The Connecticut Supreme Court ruled on March 14 that families of the Sandy Hook Elementary mass shooting victims could proceed with a lawsuit against the companies that manufactured and sold the semiautomatic rifle used in the attack.
The ruling, which reversed a lower court’s decision, has the potential to unleash a flood of claims by gun violence victims against gun manufacturers – if it’s upheld by the U.S. Supreme Court, that is.
My research on the history of lawsuits against the gun industry has documented the failure of gun violence victims to hold gun manufacturers liable for legal marketing practices that many people consider irresponsible. The latest Sandy Hook decision could pave the way for gunmakers to finally be held responsible for them.
A 2006 law called the Protection of Lawful Commerce in Arms Act grants gun manufacturers immunity from lawsuits that arise out of the criminal misuse of a weapon.

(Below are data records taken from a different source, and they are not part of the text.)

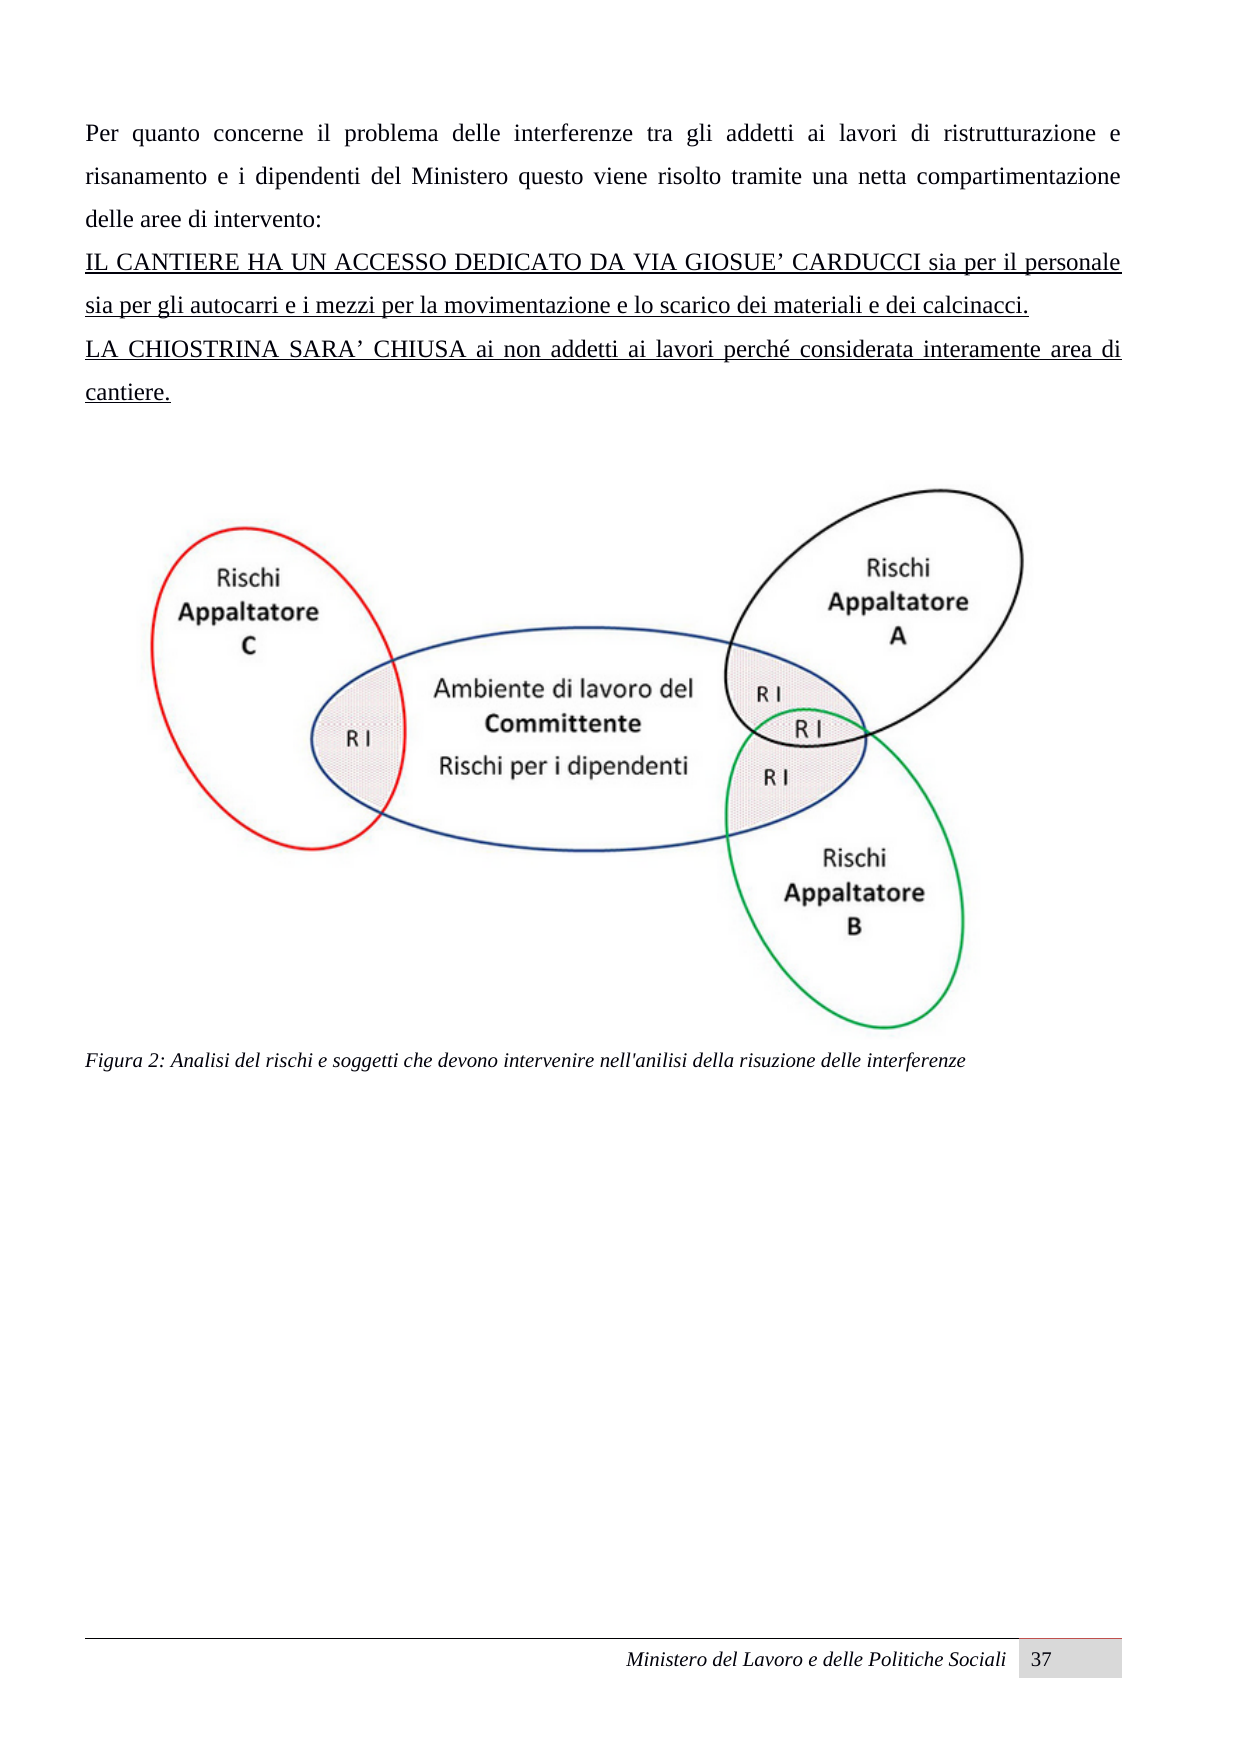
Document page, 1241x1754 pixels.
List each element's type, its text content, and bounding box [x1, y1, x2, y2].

text Per quanto concerne il problema delle interferenze tra gli addetti ai lavori di ristrutturazione e risanamento e i dipendenti del Ministero questo viene risolto tramite una netta compartimentazione delle aree di intervento: [85, 118, 1122, 233]
text IL CANTIERE HA UN ACCESSO DEDICATO DA VIA GIOSUE’ CARDUCCI sia per il personale sia per gli autocarri e i mezzi per la movimentazione e lo scarico dei materiali e dei calcinacci. [85, 247, 1122, 272]
text LA CHIOSTRINA SARA’ CHIUSA ai non addetti ai lavori perché considerata interamente area di cantiere. [85, 360, 1122, 406]
picture [85, 475, 1122, 1048]
text IL CANTIERE HA UN ACCESSO DEDICATO DA VIA GIOSUE’ CARDUCCI sia per il personale sia per gli autocarri e i mezzi per la movimentazione e lo scarico dei materiali e dei calcinacci. [85, 274, 1122, 319]
text LA CHIOSTRINA SARA’ CHIUSA ai non addetti ai lavori perché considerata interamente area di cantiere. [85, 334, 1122, 359]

The Sandy Hook families argued that their lawsuit fell under an exception to this federal immunity. The exception allows gun violence victims to sue a manufacturer who “knowingly violated a state or federal statute applicable to the sale or marketing” of a firearm.
The families claimed that Remington Arms “marketed, advertised and promoted the Bushmaster XM15-E2S for civilians to use to carry out offensive, military style combat missions against their perceived enemies.” They said that this marketing constituted an unfair trade practice under Connecticut law, which they argued is a state statute “applicable” to the marketing of a firearm.